Translation that isn’t pivot-translation
Most “realtime translation” demos in the last two years used a pipeline: STT to source language text, MT (machine translation) to target language text, TTS in the target language. Google’s Interpreter Mode and Samsung’s Live Translate both work roughly this way (Meta’s SeamlessM4T paper covers the limitations well). The trouble is the model loses everything that isn’t text: tone, hesitation, emphasis, the speaker’s emotional register.
OpenAI’s new translation mode operates closer to direct speech-to-speech, where the audio representation is translated without a hard text bottleneck. This is the same direction Meta’s SeamlessExpressive went, and the AudioPaLM work from Google before it. The practical result is that a tentative-sounding question in Japanese stays tentative-sounding in English, instead of being rendered in the model’s default neutral voice.
Whether OpenAI is actually doing end-to-end speech translation or a tightly coupled multitask model isn’t documented publicly. Based on the latency profile, I’d guess the latter: a shared encoder with parallel decoding heads for source-language transcription and target-language audio synthesis. That would also explain why the transcription quality improvements ship in the same release.
Transcription, quietly
The transcription model gets less attention but is the most useful update for a lot of existing apps. Whisper has been the open-weight default since 2022 and still ships in basically every voice product, including my Discord bot. The new gpt-4o-transcribe and gpt-4o-mini-transcribe models reportedly improve word error rate (WER) on the FLEURS benchmark, especially for non-English languages (FLEURS paper).
The relevant trade-off: Whisper runs on a laptop, and the new transcription models don’t. If you’re building anything that needs to work offline or where audio can’t leave the device, whisper.cpp is still the right answer. For server-side transcription where latency matters more than cost, the new models look like a clear upgrade.
Where this lands in the ecosystem
The realtime voice space has gotten crowded fast. ElevenLabs Conversational AI ships agent infrastructure on top of bring-your-own LLM. Deepgram’s Voice Agent API bundles STT, LLM, and TTS with claimed sub-300ms turn-taking latency. Cartesia’s Sonic focuses on the TTS side with very fast first-token times. Each of these is essentially gluing together best-of-breed components, which gives flexibility but means you own the integration.
OpenAI’s bet is that integration is the bottleneck, and a single model that does everything natively wins on latency and coherence even if any individual component isn’t best-in-class. That’s a defensible position for general-purpose voice agents. It’s a weaker pitch for specialized cases: medical transcription where you need an EHR-tuned model, call-center analytics where you need speaker diarization with named-entity extraction, anything where the output isn’t a conversation.
Practical notes
A few things worth knowing if you’re integrating this:
- Pricing for realtime audio is still significantly higher than text. The audio modality is roughly an order of magnitude more expensive per token than chat completions (pricing page), so streaming long calls gets expensive fast.
- The websocket has a session length cap. Long-running agents need to handle reconnection and context rehydration; the SDKs help but don’t fully abstract this.

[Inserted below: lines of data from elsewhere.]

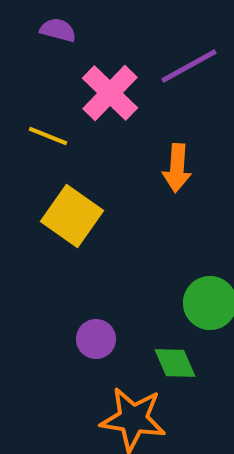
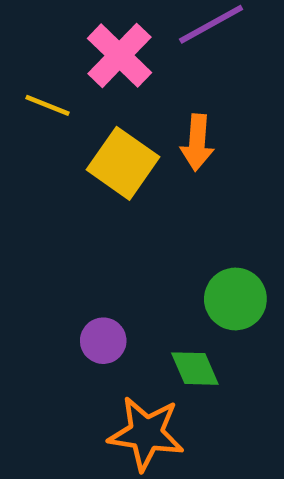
yellow square: (72, 216) -> (123, 163), moved

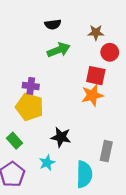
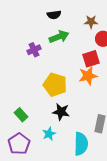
red square: (96, 76) -> (91, 59), turned -30
purple cross: (31, 86) -> (34, 50), moved, turned -32
yellow pentagon: (30, 107) -> (55, 85), moved

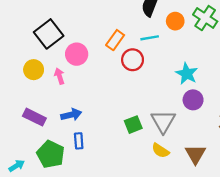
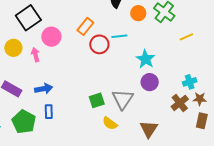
cyan line: (150, 38) -> (119, 36), moved
yellow semicircle: (160, 151) -> (110, 123), moved

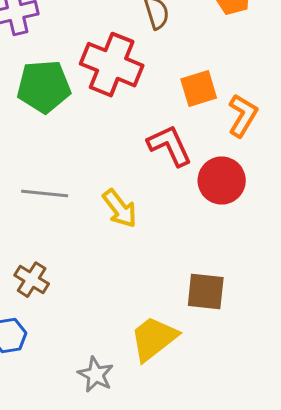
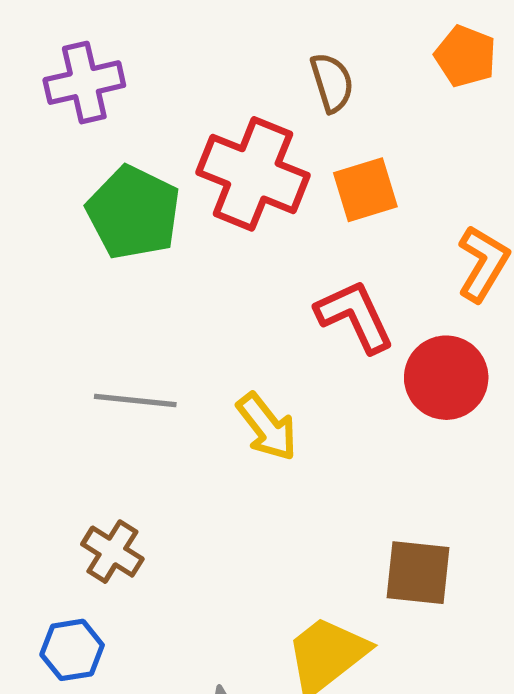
green pentagon: (44, 87) -> (134, 213), turned 30
orange square: (199, 89) -> (365, 190), moved

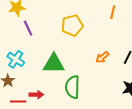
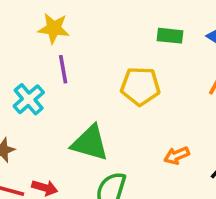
cyan cross: (16, 59) -> (29, 99), moved

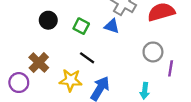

- Server VAD is fine for prototypes. For production, consider client-side VAD with Silero or WebRTC’s built-in VAD. You’ll get tighter latency and more control over barge-in behavior.

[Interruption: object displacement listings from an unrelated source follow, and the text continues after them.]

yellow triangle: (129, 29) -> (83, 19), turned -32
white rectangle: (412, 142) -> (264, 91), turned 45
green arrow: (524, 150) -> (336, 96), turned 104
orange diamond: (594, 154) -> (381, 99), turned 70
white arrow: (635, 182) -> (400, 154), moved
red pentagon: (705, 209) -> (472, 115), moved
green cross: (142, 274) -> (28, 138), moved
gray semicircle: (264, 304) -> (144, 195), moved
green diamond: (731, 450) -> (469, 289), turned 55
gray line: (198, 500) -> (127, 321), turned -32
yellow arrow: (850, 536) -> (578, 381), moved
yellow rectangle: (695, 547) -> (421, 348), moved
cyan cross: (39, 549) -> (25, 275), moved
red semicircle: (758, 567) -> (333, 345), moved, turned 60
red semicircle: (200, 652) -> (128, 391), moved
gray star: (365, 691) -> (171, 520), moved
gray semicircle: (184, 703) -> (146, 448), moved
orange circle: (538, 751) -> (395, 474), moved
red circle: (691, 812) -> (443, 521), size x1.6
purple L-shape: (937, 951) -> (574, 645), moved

- Function calling still works in realtime sessions, and you’ll want it. The reasoning model is smart but it can’t read your database.
The pattern I’d recommend for new builds: start with the Realtime API for the conversational layer, keep your tool implementations independent and stateless, and treat the model as a swappable component. The realtime voice space is moving fast enough that whatever you build today will be worth rewriting in eighteen months.